Por la mañana, el que coloca los arreos a los caballos no puede evitar pensar: «No es tan duro vivir en este país; ahora siento que me va a gustar. ¡Qué lástima que Tims Halvor no pudiese participar de todo esto! Si hubiese podido trabajar con caballos así, no se habría muerto de pena.»

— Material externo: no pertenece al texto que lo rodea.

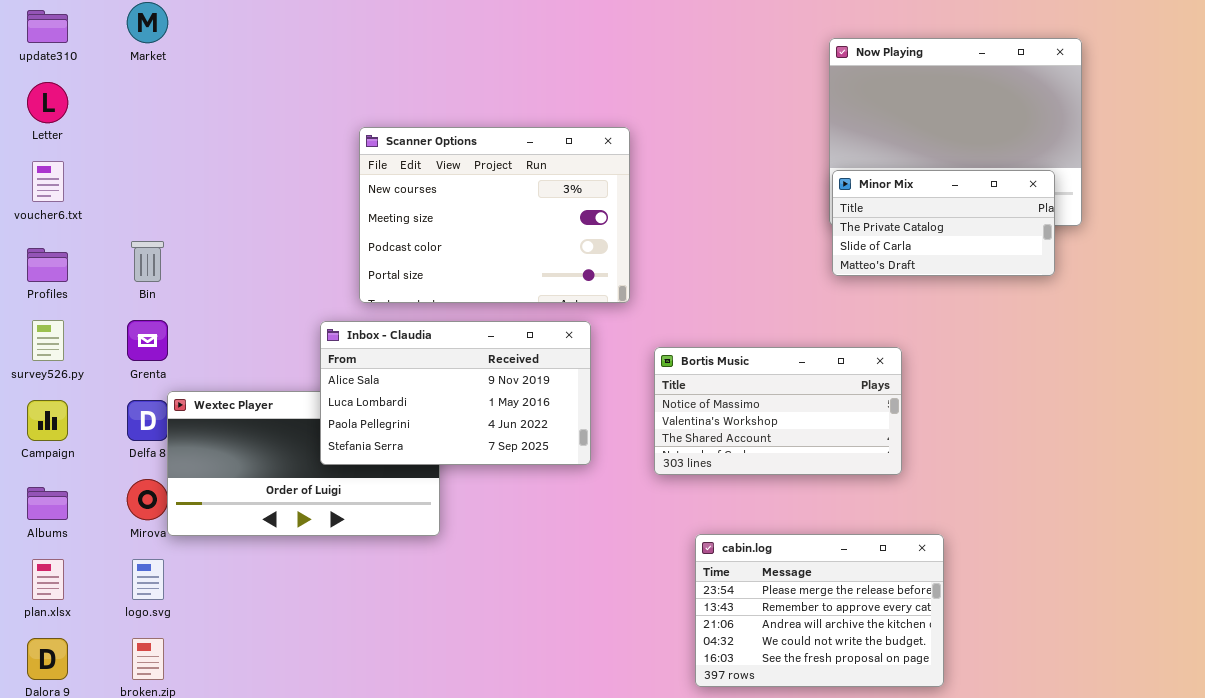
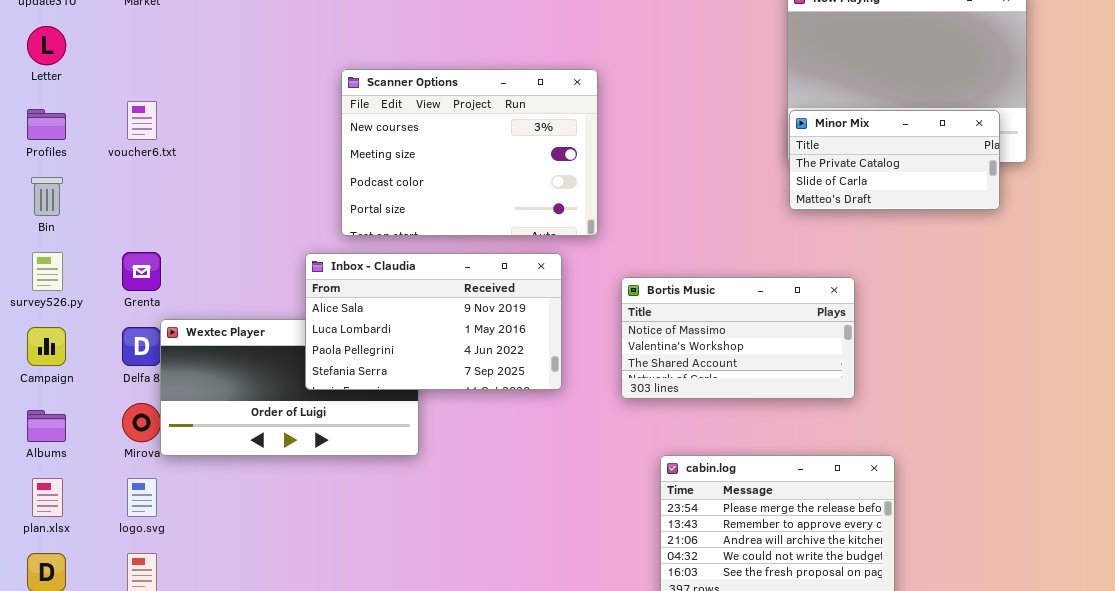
voucher6.txt: [32,161,64,202] -> [127,101,157,140], moved
Bin: [131,241,164,282] -> [31,177,63,216], moved
Profiles: [27,248,68,282] -> [27,109,66,140], moved

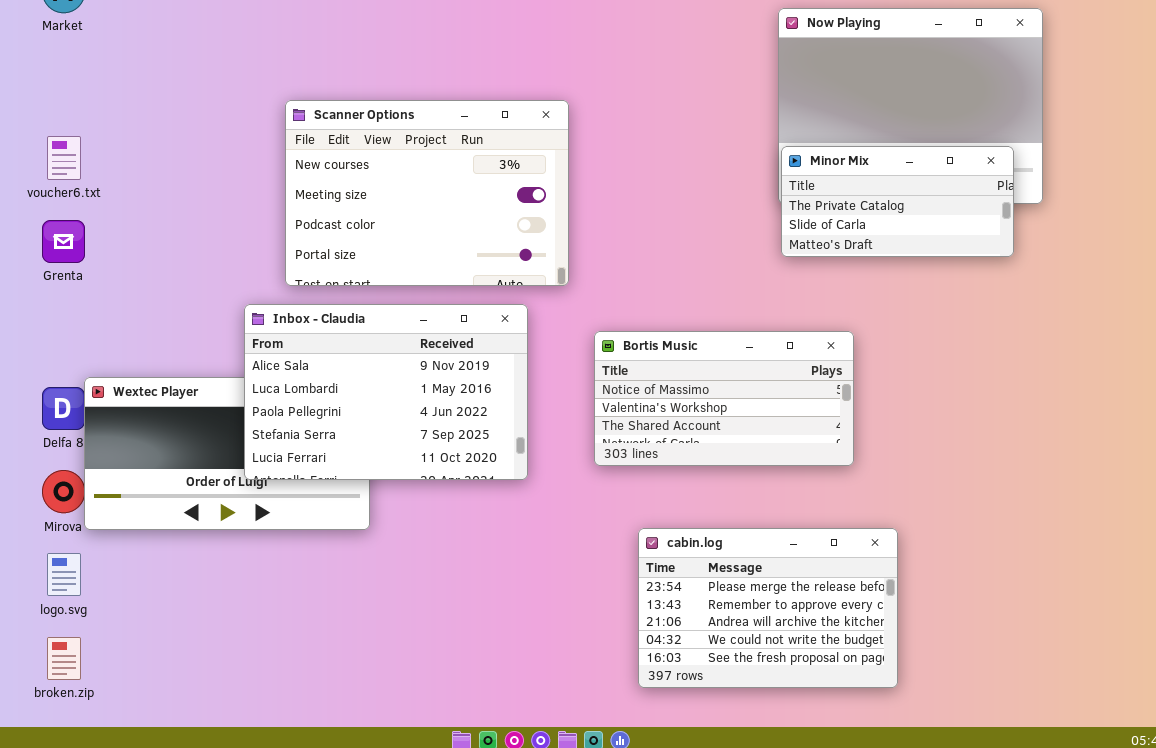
Grenta: [122,252,161,291] -> [42,220,85,263], moved
Inbox - Claudia: [305,253,562,390] -> [244,304,528,480], resized

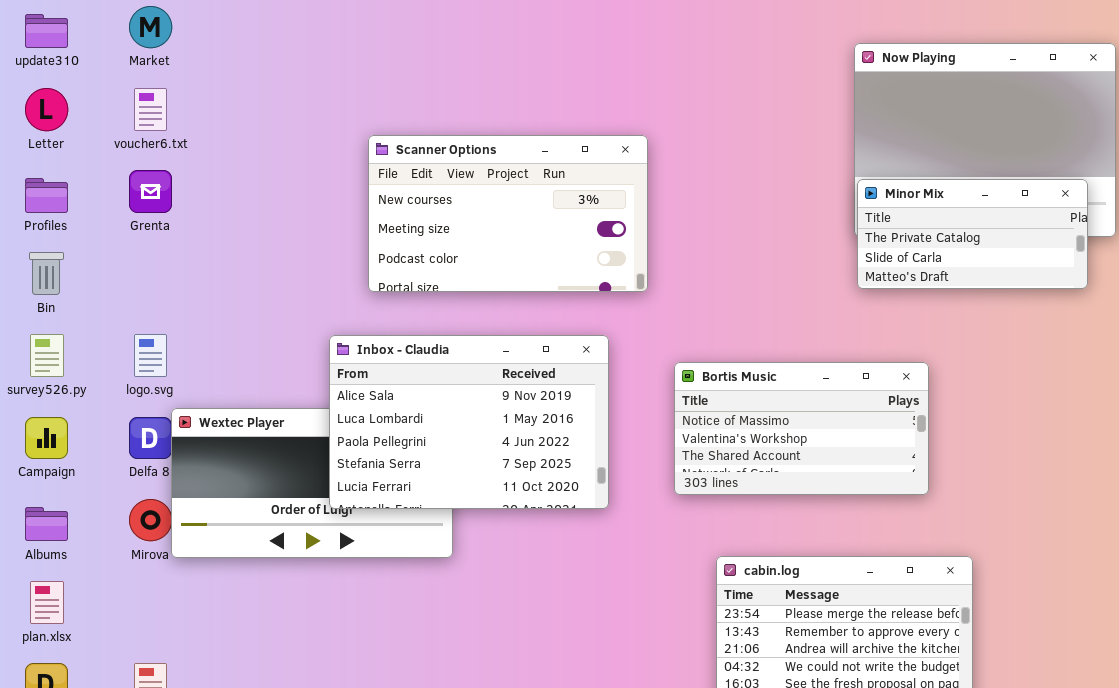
Scanner Options: [285,100,569,286] -> [368,135,648,292], resized
voucher6.txt: [47,136,81,180] -> [134,88,167,131], moved
Grenta: [42,220,85,263] -> [129,170,172,213], moved
logo.svg: [47,553,81,596] -> [134,334,167,377], moved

Érase una mañana de septiembre. Muy temprano, antes del alba, Ingmar y Gabriel salieron de la colonia. Iban rumbo al monte de los Olivos a trabajar en una de las viñas que los colonos habían arrendado.
Cabe decir que ambos casi nunca se avenían. No es que se hubiera declarado abiertamente una enemistad entre ellos, sencillamente nunca estaban de acuerdo en nada. Y ahora que iban a subir al monte de los Olivos empezaron a discutir sobre la ruta a seguir. Gabriel quería dar un largo rodeo por las colinas pues afirmaba que ese camino era más fácil en la oscuridad. Ingmar quería tomar un atajo por un camino más difícil que bajaba por el valle de Josafat y luego ascendía al monte en línea recta.
Después de discutirlo un rato, Ingmar propuso que fueran cada uno por su lado y así se vería quién llegaba primero. Gabriel aceptó y enfiló el camino que había propuesto, mientras Ingmar se iba por el otro.
Tan pronto Gabriel se hubo ido, a Ingmar le sobrevino la profunda nostalgia que siempre le embargaba en cuanto se encontraba solo. «¿No se apiadará de mí Nuestro Señor y me dejará regresar a casa? -se dijo-. ¿No me ayudará a llevarme a Gertrud de Jerusalén?»
– Es curioso que el motivo de mi viaje hasta aquí sea justamente en lo que menos avanzo -dijo a media voz mientras caminaba a oscuras cavilando-. No he podido acercarme ni un paso más a ella. En cambio, con todo lo otro me ha ido mejor de lo que cabía esperar. Francamente, creo que esta gente nunca se hubiera puesto a trabajar de no ser por mí.
«Ha sido bonito observar cómo las ansias de trabajar se han ido adueñando de ellos poco a poco -continuó pensando-. Sí, ha habido muchas cosas buenas e instructivas que ver aquí; pero es inevitable que añore mi tierra. Esta ciudad me da miedo, no puedo quitármelo de la cabeza, y hasta que pueda marcharme no dormiré tranquilo. A veces, incluso llego a pensar que moriré aquí y nunca volveré a ver a Barbro ni a Ingmarsgården.»
Pensando estas cosas, Ingmar había llegado al fondo del valle sin darse cuenta. Muy por encima de él, perfilándose contra el cielo nocturno, se cernía la muralla rematada de almenas de la ciudad, mientras que unas elevadas cúspides le aprisionaban por los cuatro costados.
«Después de todo, es un sitio horrible para atravesarlo de noche», pensó. Y entonces se percató de que debía pasar por delante de los cementerios musulmán y judío. Y al mismo tiempo recordó un suceso que acababa de tener lugar en Jerusalén. Cuando se lo contaron el día anterior no le había afectado más que otras cosas que se decían respecto a la Ciudad Santa; pero ahora, en la oscuridad nocturna, se le antojó espantoso y atroz.